Once a day the steamer from Naples comes in, bringing the mail, and for a quarter of an hour gives the beach (there is no port and the passengers are landed in small boats) an air of animation.
One August, tiring of Capri where I had been staying, I made up my mind to spend a few days at Positano, so I hired a fishing-boat and rowed over. I stopped on the way in a shady cove to bathe and lunch and sleep, and did not arrive till evening.
I strolled up the hill, my two bags following me on the heads of two sturdy women, to the hotel, and was surprised to learn that I was not its only guest.
The waiter, whose name was Giuseppe, was an old friend of mine, and at that season he was boots, porter, chambermaid, and cook as well.
He told me that an American signore had been staying there for three months.
“Is he a painter or writer or something?” I asked.
“No, Signore, he’s a gentleman.”
Odd, I thought.
No foreigners came to Positano at that time of year but German Wandervogel, looking hot and dusty, with satchels on their backs, and they only stayed overnight.
I could not imagine anyone wishing to spend three months there; unless of course he were hiding.
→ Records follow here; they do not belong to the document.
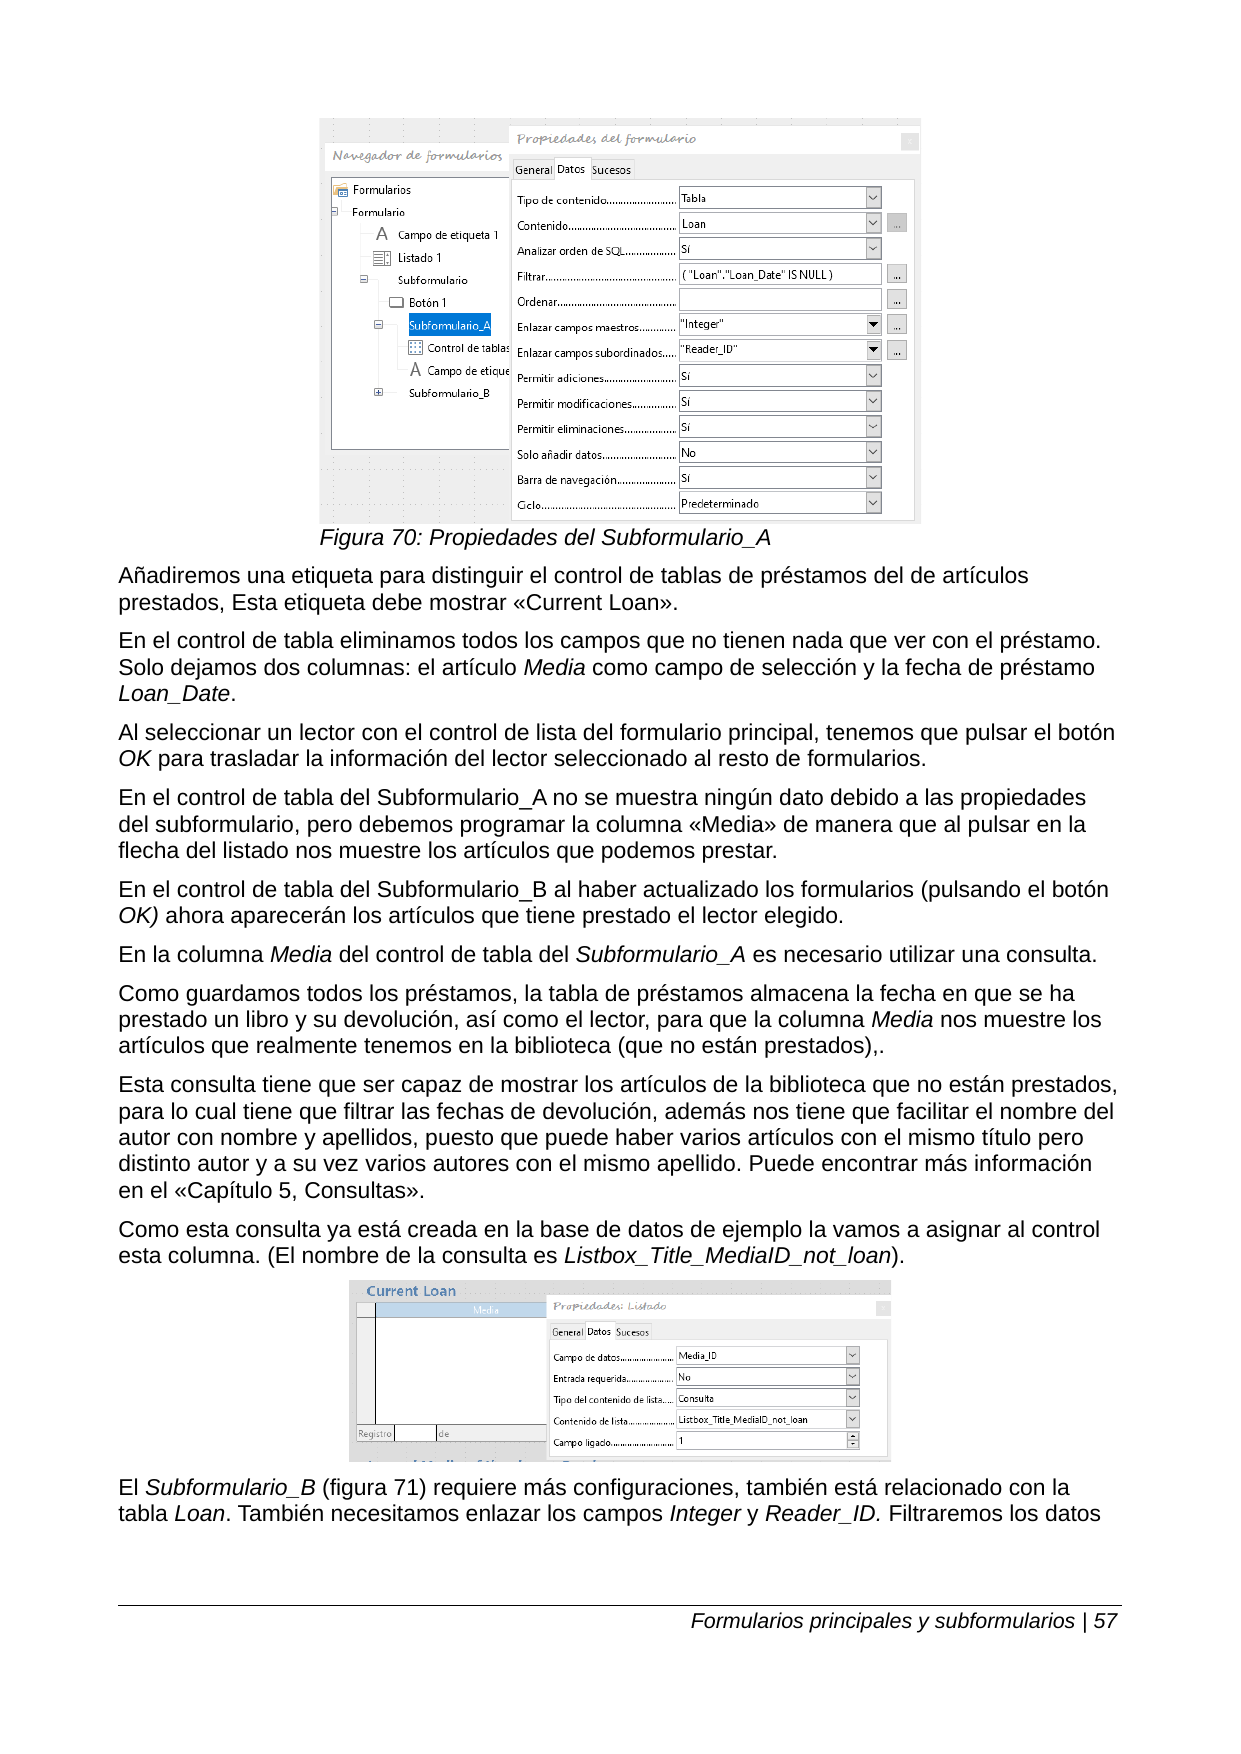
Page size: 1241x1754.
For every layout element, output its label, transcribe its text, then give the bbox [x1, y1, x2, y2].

text Como esta consulta ya está creada en la base de datos de ejemplo la vamos a asignar al control esta columna. (El nombre de la consulta es Listbox_Title_MediaID_not_loan). [118, 1216, 1122, 1268]
text El Subformulario_B (figura 71) requiere más configuraciones, también está relacionado con la tabla Loan. También necesitamos enlazar los campos Integer y Reader_ID. Filtraremos los datos [118, 1473, 1122, 1526]
text En la columna Media del control de tabla del Subformulario_A es necesario utilizar una consulta. [118, 941, 1122, 967]
text Añadiremos una etiqueta para distinguir el control de tablas de préstamos del de artículos prestados, Esta etiqueta debe mostrar «Current Loan». [118, 562, 1122, 615]
text En el control de tabla eliminamos todos los campos que no tienen nada que ver con el préstamo. Solo dejamos dos columnas: el artículo Media como campo de selección y la fecha de préstamo Loan_Date. [118, 627, 1122, 706]
text En el control de tabla del Subformulario_B al haber actualizado los formularios (pulsando el botón OK) ahora aparecerán los artículos que tiene prestado el lector elegido. [118, 876, 1122, 928]
text Esta consulta tiene que ser capaz de mostrar los artículos de la biblioteca que no están prestados, para lo cual tiene que filtrar las fechas de devolución, además nos tiene que facilitar el nombre del autor con nombre y apellidos, puesto que puede haber varios artículos con el mismo título pero distinto autor y a su vez varios autores con el mismo apellido. Puede encontrar más información en el «Capítulo 5, Consultas». [118, 1071, 1122, 1203]
text Figura 70: Propiedades del Subformulario_A [319, 524, 921, 550]
text Como guardamos todos los préstamos, la tabla de préstamos almacena la fecha en que se ha prestado un libro y su devolución, así como el lector, para que la columna Media nos muestre los artículos que realmente tenemos en la biblioteca (que no están prestados),. [118, 980, 1122, 1059]
text Al seleccionar un lector con el control de lista del formulario principal, tenemos que pulsar el botón OK para trasladar la información del lector seleccionado al resto de formularios. [118, 719, 1122, 772]
text En el control de tabla del Subformulario_A no se muestra ningún dato debido a las propiedades del subformulario, pero debemos programar la columna «Media» de manera que al pulsar en la flecha del listado nos muestre los artículos que podemos prestar. [118, 784, 1122, 863]
picture [319, 118, 922, 524]
picture [349, 1280, 892, 1462]
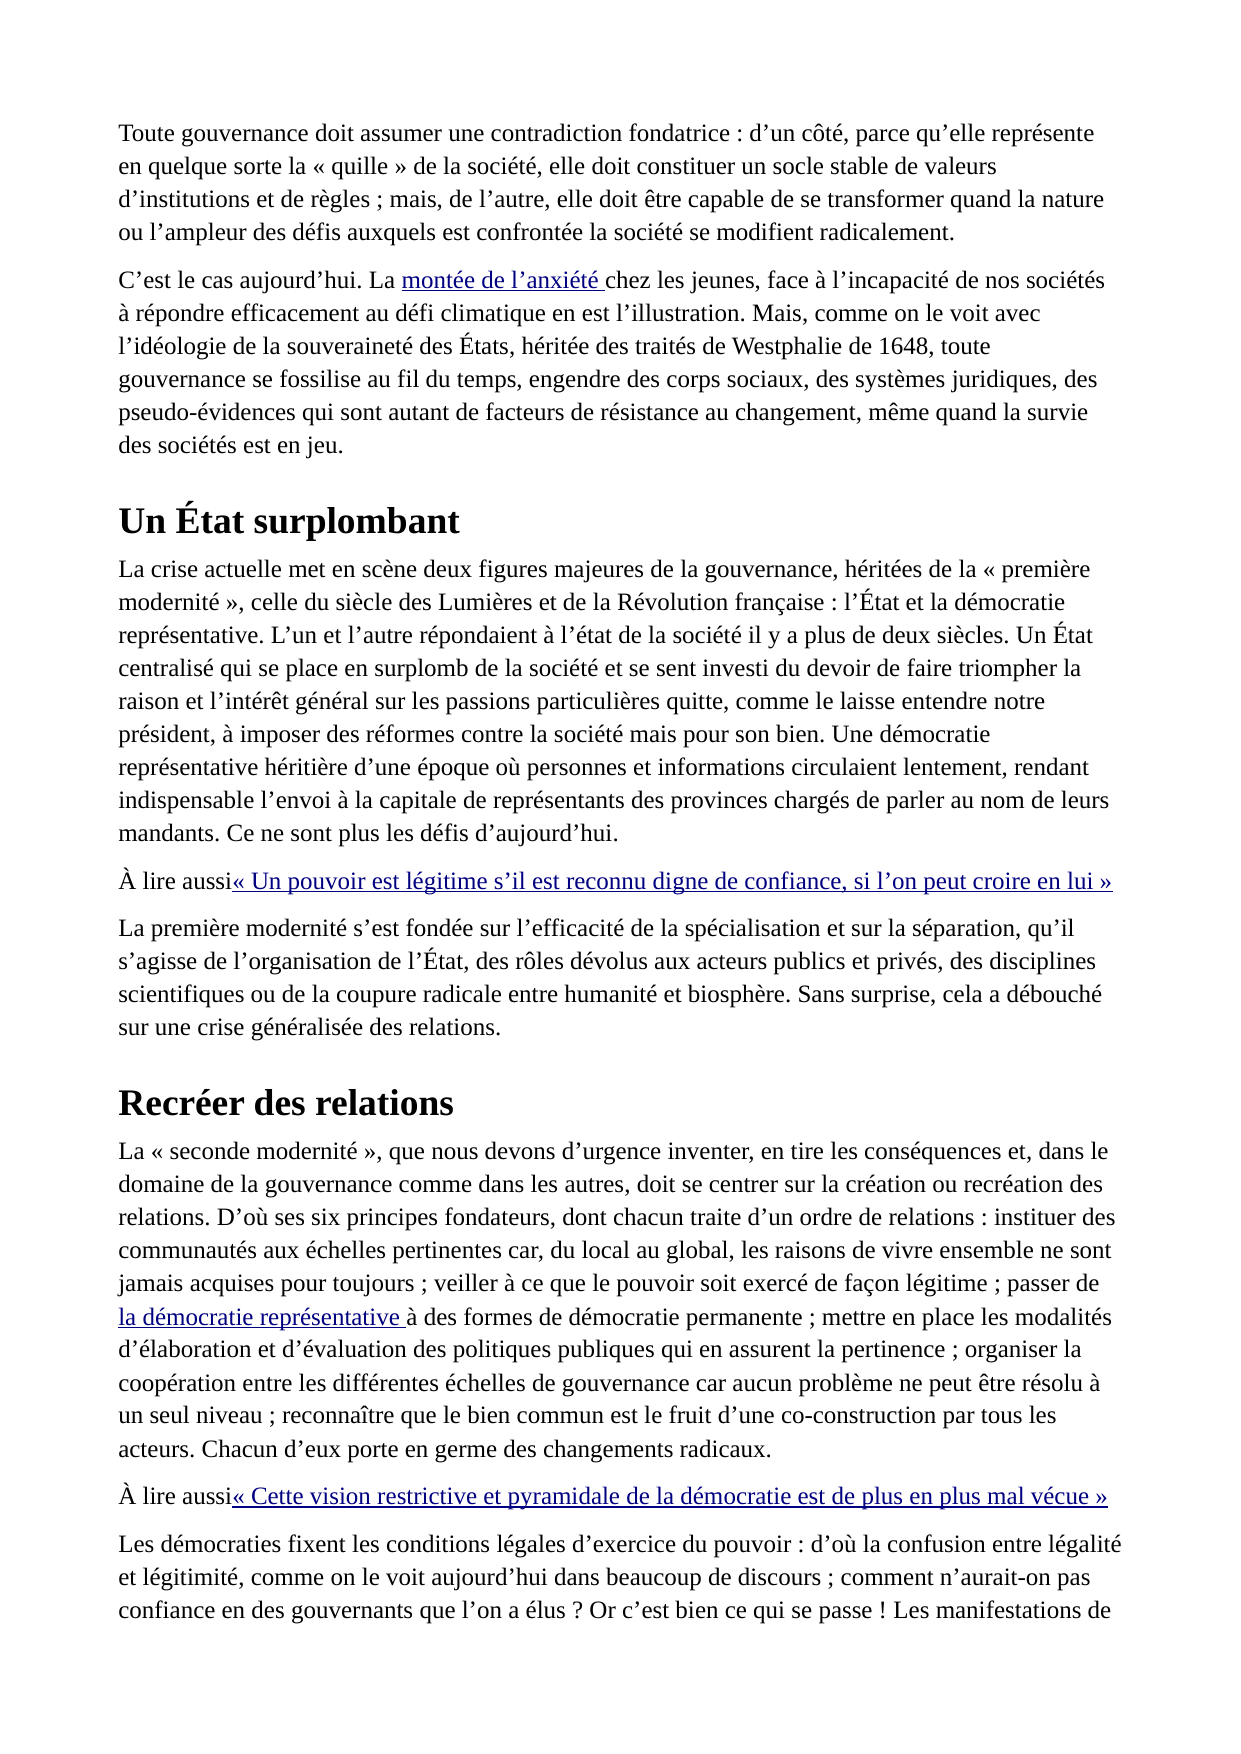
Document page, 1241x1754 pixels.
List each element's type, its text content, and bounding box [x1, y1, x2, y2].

subtitle Un État surplombant [118, 498, 1122, 541]
text C’est le cas aujourd’hui. La montée de l’anxiété chez les jeunes, face à l’incapacité de nos sociétés à répondre efficacement au défi climatique en est l’illustration. Mais, comme on le voit avec l’idéologie de la souveraineté des États, héritée des traités de Westphalie de 1648, toute gouvernance se fossilise au fil du temps, engendre des corps sociaux, des systèmes juridiques, des pseudo-évidences qui sont autant de facteurs de résistance au changement, même quand la survie des sociétés est en jeu. [118, 265, 1122, 459]
text La « seconde modernité », que nous devons d’urgence inventer, en tire les conséquences et, dans le domaine de la gouvernance comme dans les autres, doit se centrer sur la création ou recréation des relations. D’où ses six principes fondateurs, dont chacun traite d’un ordre de relations : instituer des communautés aux échelles pertinentes car, du local au global, les raisons de vivre ensemble ne sont jamais acquises pour toujours ; veiller à ce que le pouvoir soit exercé de façon légitime ; passer de la démocratie représentative à des formes de démocratie permanente ; mettre en place les modalités d’élaboration et d’évaluation des politiques publiques qui en assurent la pertinence ; organiser la coopération entre les différentes échelles de gouvernance car aucun problème ne peut être résolu à un seul niveau ; reconnaître que le bien commun est le fruit d’une co-construction par tous les acteurs. Chacun d’eux porte en germe des changements radicaux. [118, 1136, 1122, 1462]
text Les démocraties fixent les conditions légales d’exercice du pouvoir : d’où la confusion entre légalité et légitimité, comme on le voit aujourd’hui dans beaucoup de discours ; comment n’aurait-on pas confiance en des gouvernants que l’on a élus ? Or c’est bien ce qui se passe ! Les manifestations de [118, 1529, 1122, 1624]
text À lire aussi« Un pouvoir est légitime s’il est reconnu digne de confiance, si l’on peut croire en lui » [118, 866, 1122, 894]
text À lire aussi« Cette vision restrictive et pyramidale de la démocratie est de plus en plus mal vécue » [118, 1481, 1122, 1510]
text La première modernité s’est fondée sur l’efficacité de la spécialisation et sur la séparation, qu’il s’agisse de l’organisation de l’État, des rôles dévolus aux acteurs publics et privés, des disciplines scientifiques ou de la coupure radicale entre humanité et biosphère. Sans surprise, cela a débouché sur une crise généralisée des relations. [118, 913, 1122, 1041]
text La crise actuelle met en scène deux figures majeures de la gouvernance, héritées de la « première modernité », celle du siècle des Lumières et de la Révolution française : l’État et la démocratie représentative. L’un et l’autre répondaient à l’état de la société il y a plus de deux siècles. Un État centralisé qui se place en surplomb de la société et se sent investi du devoir de faire triompher la raison et l’intérêt général sur les passions particulières quitte, comme le laisse entendre notre président, à imposer des réformes contre la société mais pour son bien. Une démocratie représentative héritière d’une époque où personnes et informations circulaient lentement, rendant indispensable l’envoi à la capitale de représentants des provinces chargés de parler au nom de leurs mandants. Ce ne sont plus les défis d’aujourd’hui. [118, 554, 1122, 847]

And since all London had been excited by the flight earlier in the year of an eminent, but dishonest, financier, the amusing thought occurred to me that this mysterious stranger was perhaps he.
I knew him slightly and trusted that my sudden arrival would not disconcert him.
“You’ll see the Signore at the Marina,” said Giuseppe, as I was setting out to go down again.
“He always dines there.”
He was certainly not there when I arrived.
I asked what there was for dinner and drank an americano, which is by no means a bad substitute for a cocktail.
In a few minutes, however, a man walked in who could be no other than my fellow-guest at the hotel and I had a moment’s disappointment when I saw that it was not the absconding financier.
A tall, elderly man, bronzed after his summer on the Mediterranean, with a handsome, thin face.
He wore a very neat, even smart, suit of cream-coloured silk and no hat.
His grey hair was cut very short, but was still thick.
There was ease in his bearing, and elegance.
He looked round the half-dozen tables under the archway at which the natives of the place were playing cards or dominoes and his eyes rested on me.
They smiled pleasantly.
He came up.
“I hear you have just arrived at the hotel.
Giuseppe suggested that as he couldn’t come down here to effect an introduction you wouldn’t mind if I introduced myself.
Would it bore you to dine with a total stranger?”
“Of course not.
Sit down.”
He turned to the maid who was laying a cover for me and in beautiful Italian told her that I would eat with him.
He looked at my americano.
“I have got them to stock a little gin and French vermouth for me.
Would you allow me to mix you a very dry Martini?”
“Without hesitation.”
“It gives an exotic note to the surroundings which brings out the local colour.”